**Records from a collection**
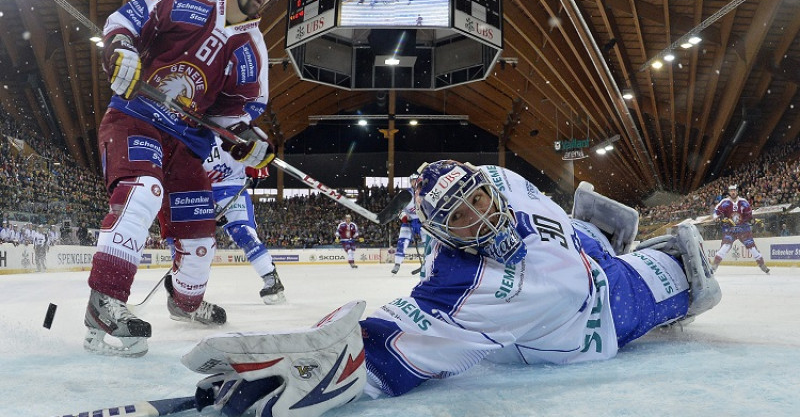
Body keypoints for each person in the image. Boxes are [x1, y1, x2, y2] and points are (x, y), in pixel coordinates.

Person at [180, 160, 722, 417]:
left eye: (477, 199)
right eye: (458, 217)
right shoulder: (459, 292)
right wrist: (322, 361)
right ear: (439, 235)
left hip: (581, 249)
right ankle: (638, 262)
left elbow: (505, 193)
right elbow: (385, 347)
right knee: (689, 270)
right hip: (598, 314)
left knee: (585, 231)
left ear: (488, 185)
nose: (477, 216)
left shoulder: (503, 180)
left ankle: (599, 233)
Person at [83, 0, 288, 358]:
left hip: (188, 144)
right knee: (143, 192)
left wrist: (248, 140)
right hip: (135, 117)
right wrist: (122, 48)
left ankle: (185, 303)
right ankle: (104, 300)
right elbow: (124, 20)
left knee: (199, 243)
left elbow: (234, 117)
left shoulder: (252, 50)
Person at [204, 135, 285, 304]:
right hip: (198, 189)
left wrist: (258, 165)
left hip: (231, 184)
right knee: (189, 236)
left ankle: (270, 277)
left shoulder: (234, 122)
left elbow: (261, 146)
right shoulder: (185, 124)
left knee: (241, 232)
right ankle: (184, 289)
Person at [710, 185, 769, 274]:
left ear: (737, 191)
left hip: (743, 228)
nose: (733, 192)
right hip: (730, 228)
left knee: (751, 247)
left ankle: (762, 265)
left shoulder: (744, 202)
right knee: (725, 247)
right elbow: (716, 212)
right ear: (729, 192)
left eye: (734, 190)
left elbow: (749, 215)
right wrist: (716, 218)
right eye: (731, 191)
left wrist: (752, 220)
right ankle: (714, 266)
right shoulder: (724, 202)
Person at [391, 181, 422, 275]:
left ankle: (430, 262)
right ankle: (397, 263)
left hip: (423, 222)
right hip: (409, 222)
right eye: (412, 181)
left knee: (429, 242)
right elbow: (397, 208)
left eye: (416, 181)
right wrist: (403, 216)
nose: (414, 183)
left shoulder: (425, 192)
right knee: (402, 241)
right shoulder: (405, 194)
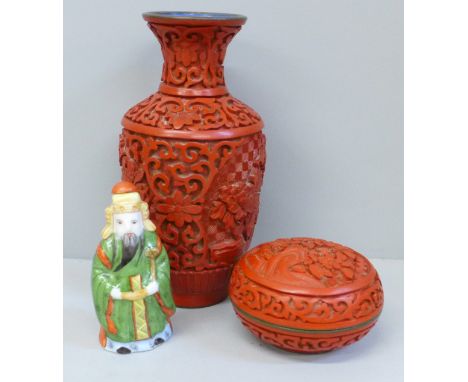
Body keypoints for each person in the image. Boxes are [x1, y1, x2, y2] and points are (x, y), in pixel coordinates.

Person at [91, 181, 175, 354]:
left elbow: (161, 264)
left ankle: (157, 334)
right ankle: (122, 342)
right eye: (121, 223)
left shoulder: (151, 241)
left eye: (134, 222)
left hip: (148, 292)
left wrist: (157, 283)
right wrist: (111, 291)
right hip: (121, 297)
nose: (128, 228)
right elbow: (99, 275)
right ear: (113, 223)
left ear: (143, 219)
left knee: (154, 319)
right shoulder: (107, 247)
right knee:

**EXERCISE PROMPT**
Please print all the data above word for word. Pictures should not appear in the copy.

**RESULT OF THE EXERCISE**
Body keypoints for each person in the image. Boxes are [x1, y1, x2, y2] and points are (x, y), in pixel coordinates.

Person at [180, 160, 722, 417]:
left eye: (477, 199)
right eye: (458, 217)
right shoulder: (459, 292)
right wrist: (322, 361)
right ear: (439, 235)
left hip: (581, 249)
right ankle: (638, 262)
left elbow: (505, 193)
right elbow: (385, 347)
right knee: (689, 270)
right hip: (598, 314)
left knee: (585, 231)
left ear: (488, 185)
nose: (477, 216)
left shoulder: (503, 180)
left ankle: (599, 233)
Person at [83, 0, 288, 358]:
left hip: (188, 144)
right knee: (143, 192)
left wrist: (248, 140)
right hip: (135, 117)
right wrist: (122, 48)
left ankle: (185, 303)
right ankle: (104, 300)
right elbow: (124, 20)
left knee: (199, 243)
left elbow: (234, 117)
left shoulder: (252, 50)
Person at [204, 135, 285, 304]:
right hip: (198, 189)
left wrist: (258, 165)
left hip: (231, 184)
right knee: (189, 236)
left ankle: (270, 277)
left shoulder: (234, 122)
left elbow: (261, 146)
right shoulder: (185, 124)
left knee: (241, 232)
right ankle: (184, 289)
Person at [710, 185, 769, 274]:
left ear: (737, 191)
left hip: (743, 228)
nose: (733, 192)
right hip: (730, 228)
left knee: (751, 247)
left ankle: (762, 265)
left shoulder: (744, 202)
right knee: (725, 247)
right elbow: (716, 212)
right ear: (729, 192)
left eye: (734, 190)
left elbow: (749, 215)
right wrist: (716, 218)
right eye: (731, 191)
left wrist: (752, 220)
right ankle: (714, 266)
right shoulder: (724, 202)
Person at [391, 181, 422, 275]:
left ankle: (430, 262)
right ankle: (397, 263)
left hip: (423, 222)
right hip: (409, 222)
right eye: (412, 181)
left knee: (429, 242)
right elbow: (397, 208)
left eye: (416, 181)
right wrist: (403, 216)
nose: (414, 183)
left shoulder: (425, 192)
right knee: (402, 241)
right shoulder: (405, 194)
Body keypoints for each person in the image. Boxes are [x1, y1, x2, y2] and points are (x, y), in pixel coordinates.

Person at [91, 181, 175, 354]:
left elbow: (161, 264)
left ankle: (157, 334)
right ankle: (122, 342)
right eye: (121, 223)
left shoulder: (151, 241)
left eye: (134, 222)
left hip: (148, 292)
left wrist: (157, 283)
right wrist: (111, 291)
right hip: (121, 297)
nose: (128, 228)
right elbow: (99, 275)
right ear: (113, 223)
left ear: (143, 219)
left knee: (154, 319)
right shoulder: (107, 247)
right knee:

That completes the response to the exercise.